Vincent Pons, l’ami américain

Pons

C’est ce que l’on appelle un cursus honorum qui pèse lourd : ENS, MIT, statut de professeur associé à la Harvard Business School et prix 2023 du meilleur jeune économiste décerné par Le Monde et le Cercle des économistes (ex aequo avec Julia Cagé également présente dans ce dossier). Les travaux de Vincent Pons portent essentiellement sur le fonctionnement de la démocratie, son financement, les déterminants de la participation électorale, mais aussi les interrogations quant à l’adéquation entre les attentes des électeurs, les politiques annoncées, celles mises en œuvre et leurs effets. Mélangeant données économiques, taux d’abstention, parcours des responsables, il note un "affaiblissement démocratique" qui explique en partie la croissance des partis populistes. En plus d’un diagnostic clair et précis, il propose toute une batterie de solutions pour réconcilier dirigeants et citoyens. Ce qui lui permet de faire passer ses conseils dans les états-majors de nombreux partis. Seront-ils bientôt suivis d’effet ?

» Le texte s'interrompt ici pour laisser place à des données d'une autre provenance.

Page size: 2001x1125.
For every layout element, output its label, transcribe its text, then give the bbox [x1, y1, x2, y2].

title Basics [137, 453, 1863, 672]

Stefanie Stancheva, fiscaliste citoyenne

Stancheva

icence à l’université de Cambridge, maîtrise à Polytechnique, master à l’EHESS, doctorat en économie au MIT, Stefanie Stantcheva est passée par les écoles et les universités les plus prestigieuses. Désormais professeure d’économie à Harvard, celle qui a fondé le Social Economics Lab étudie les questions de fiscalité et de redistribution. Son but ? Comprendre les effets à long terme de la politique fiscale sur l’innovation, l’éducation et la richesse. "Sa méthode remet le citoyen au cœur de la discussion", disait d’elle aux Échos Jean-Hervé Lorenzi. Si, en 2020, cette trentenaire d’origine bulgare est devenue la deuxième Française, après Esther Duflo, à recevoir aux États-Unis le prix Elaine-Bennett, on dit d’elle qu’elle se montre accessible, simple et enthousiaste. Toujours en 2020, elle a fait partie de la commission mise en place par Emmanuel Macron et chapeautée par Jean Tirole et Olivier Blanchard, pour travailler sur le climat, les inégalités et la démographie. Reconnue par ses pairs, Stefanie Stantcheva n’a pas fini de faire parler d’elle.

La majorité de nos jeunes économistes les plus brillants fait carrière à l'étranger...

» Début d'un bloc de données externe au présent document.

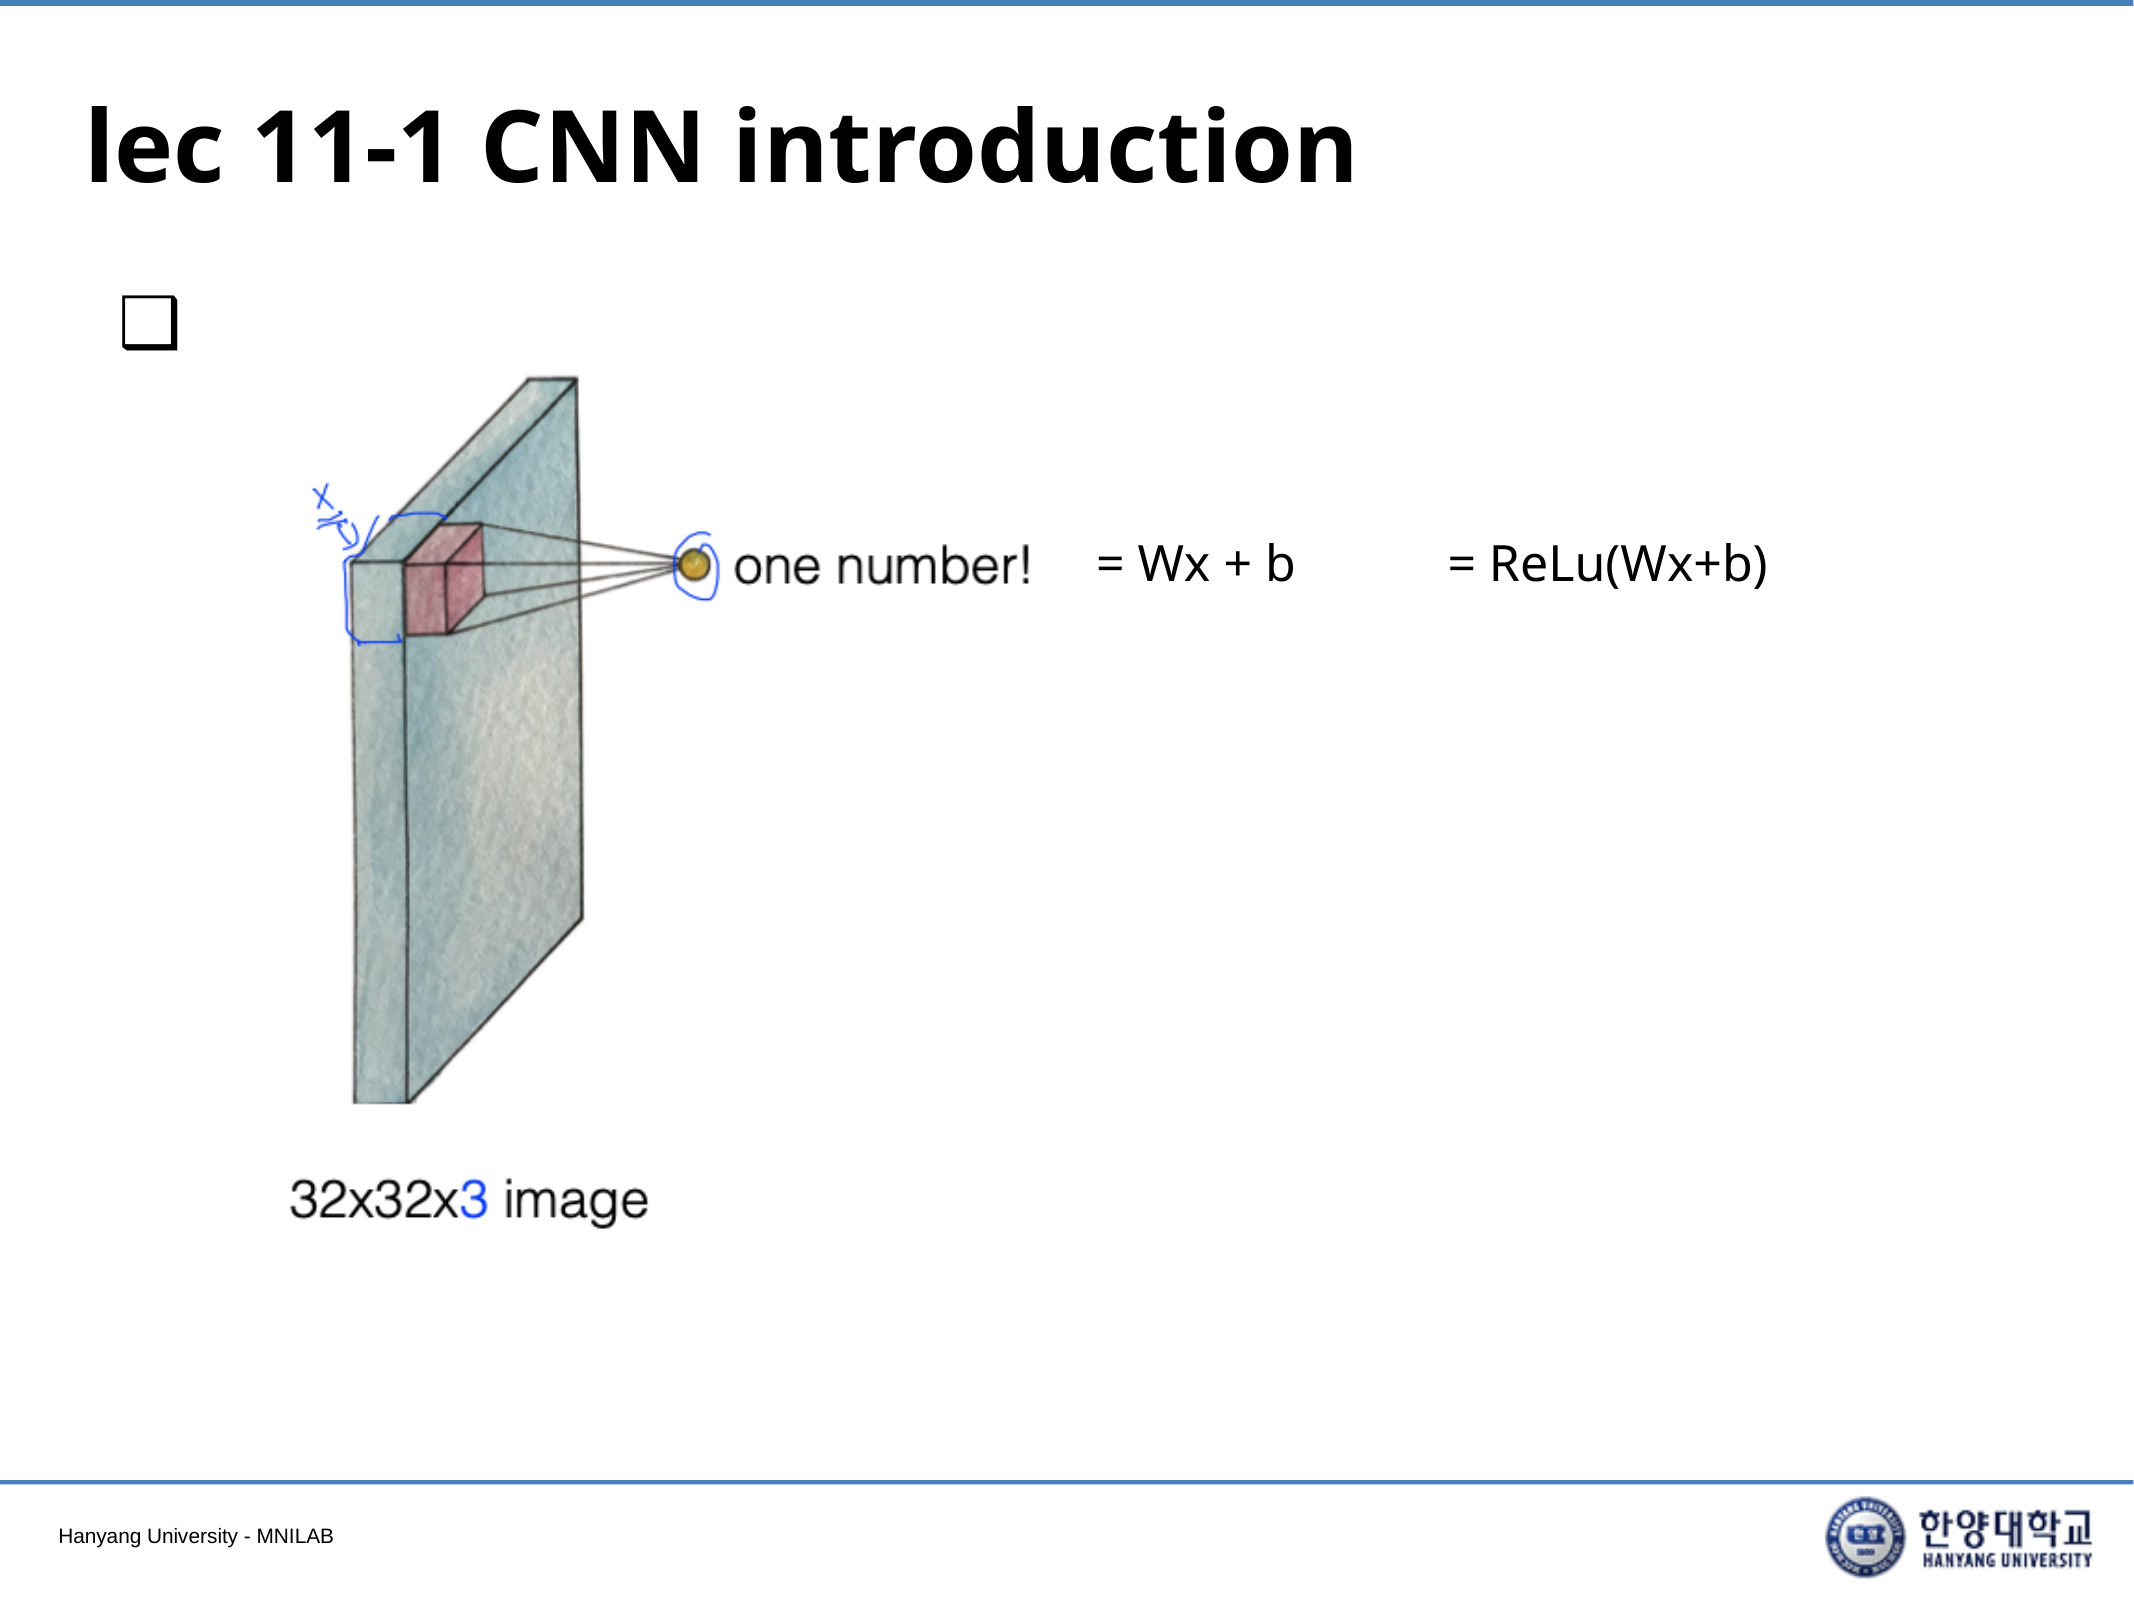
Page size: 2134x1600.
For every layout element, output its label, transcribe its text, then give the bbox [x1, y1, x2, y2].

title lec 11-1 CNN introduction [75, 41, 2058, 245]
list [109, 255, 2113, 1501]
text_box = Wx + b [1103, 523, 1352, 600]
picture [274, 346, 1103, 1294]
text_box = ReLu(Wx+b) [1352, 523, 1863, 600]
picture [1797, 1495, 2128, 1581]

Michael Zemmour, l’opposant

Depuis plusieurs mois, Michaël Zemmour s’est imposé comme l’une des figures de l’opposition à la réforme des retraites. L’enseignant-chercheur n’hésite pas à monter au créneau dans les médias pour démontrer que le texte porté par le gouvernement Borne n’est pas la réforme économique et sociale juste et nécessaire qu’elle prétend être. L’une des annonces qu’il a le plus critiquées : la garantie d’une pension minimale de 1 200 euros qui ne concernerait en réalité pas tout le monde, faisant miroiter aux retraités une amélioration de leurs revenus. Le presque quadragénaire connaît ces sujets pour avoir étudié l’économie politique du financement de l’État social. Maître de conférences à l’Université Paris 1 Panthéon-Sorbonne et codirecteur de l’axe "Évaluation des politiques socio-fiscales" du LIEPP (Sciences Po), il travaille notamment sur l’usage des dépenses fiscales et les niches dans les politiques sociales et de l’emploi en France et en Europe ou encore sur l’évolution des cotisations dans le financement de la protection sociale sur le Vieux Continent.

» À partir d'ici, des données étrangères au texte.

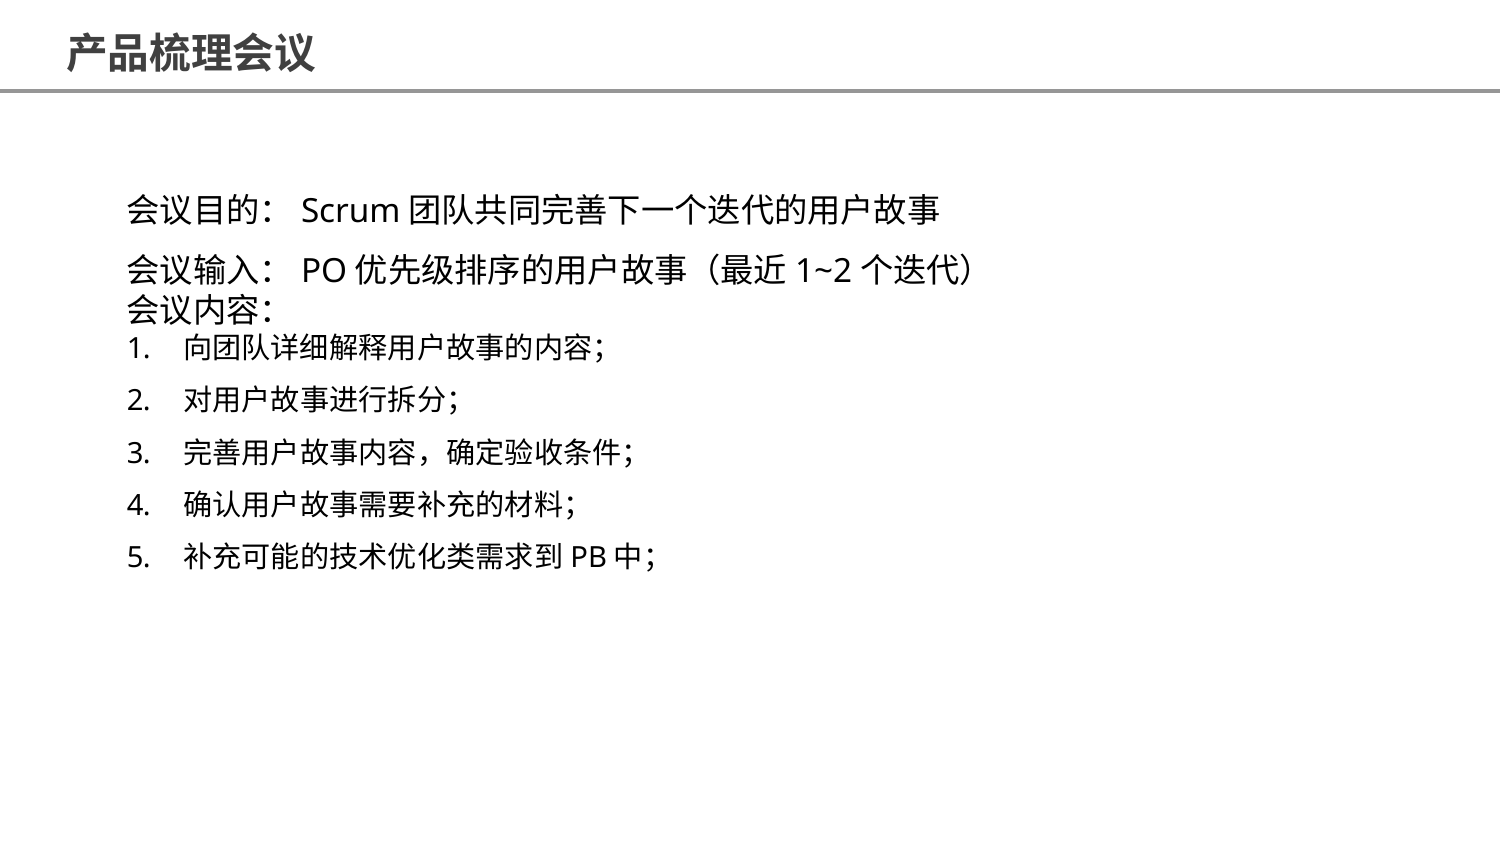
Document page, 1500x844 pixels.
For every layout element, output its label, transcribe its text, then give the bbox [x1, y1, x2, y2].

text_box 会议目的：Scrum团队共同完善下一个迭代的用户故事 会议输入：PO优先级排序的用户故事（最近1~2个迭代） 会议内容： 向团队详细解释用户故事的内容； 对用户故事进行拆分； 完善用户故事内容，确定验收条件； 确认用户故事需要补充的材料； 补充可能的技术优化类需求到PB中； [112, 161, 1306, 701]
text_box 产品梳理会议 [51, 9, 1058, 85]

Gabriel Zucman, pourfendre l’injustice

Zouk

Début mai, Gabriel Zucman se voyait décerner la prestigieuse médaille John Bats Clark par l’Association américaine d’économie (AEA) pour ses « réalisations impressionnantes » sur l’évasion fiscale mais aussi sur la montée des inégalités. Célèbre aux États-Unis, le Français né en 1986 et coauteur du livre Le triomphe de l’injustice a contribué au programme économique de Bernie Sanders pendant la présidentielle de 2020. Ce professeur à l’École d’économie de Paris – dont il est titulaire d’un doctorat –, à Normale Sup et l’Université de Californie à Berkeley a notamment développé des méthodes pour mesurer la richesse détenue dans les paradis fiscaux. Ces recherches montrent qu’environ 8 % de la richesse financière des ménages dans le monde y est placée. Elles révèlent également que 40 % des bénéfices des multinationales sont transférés vers les paradis fiscaux. Des mouvements qui entraînent des répercussions sur la redistribution entre les pays et les groupes sociaux. De quoi nourrir les débats sur l’imposition.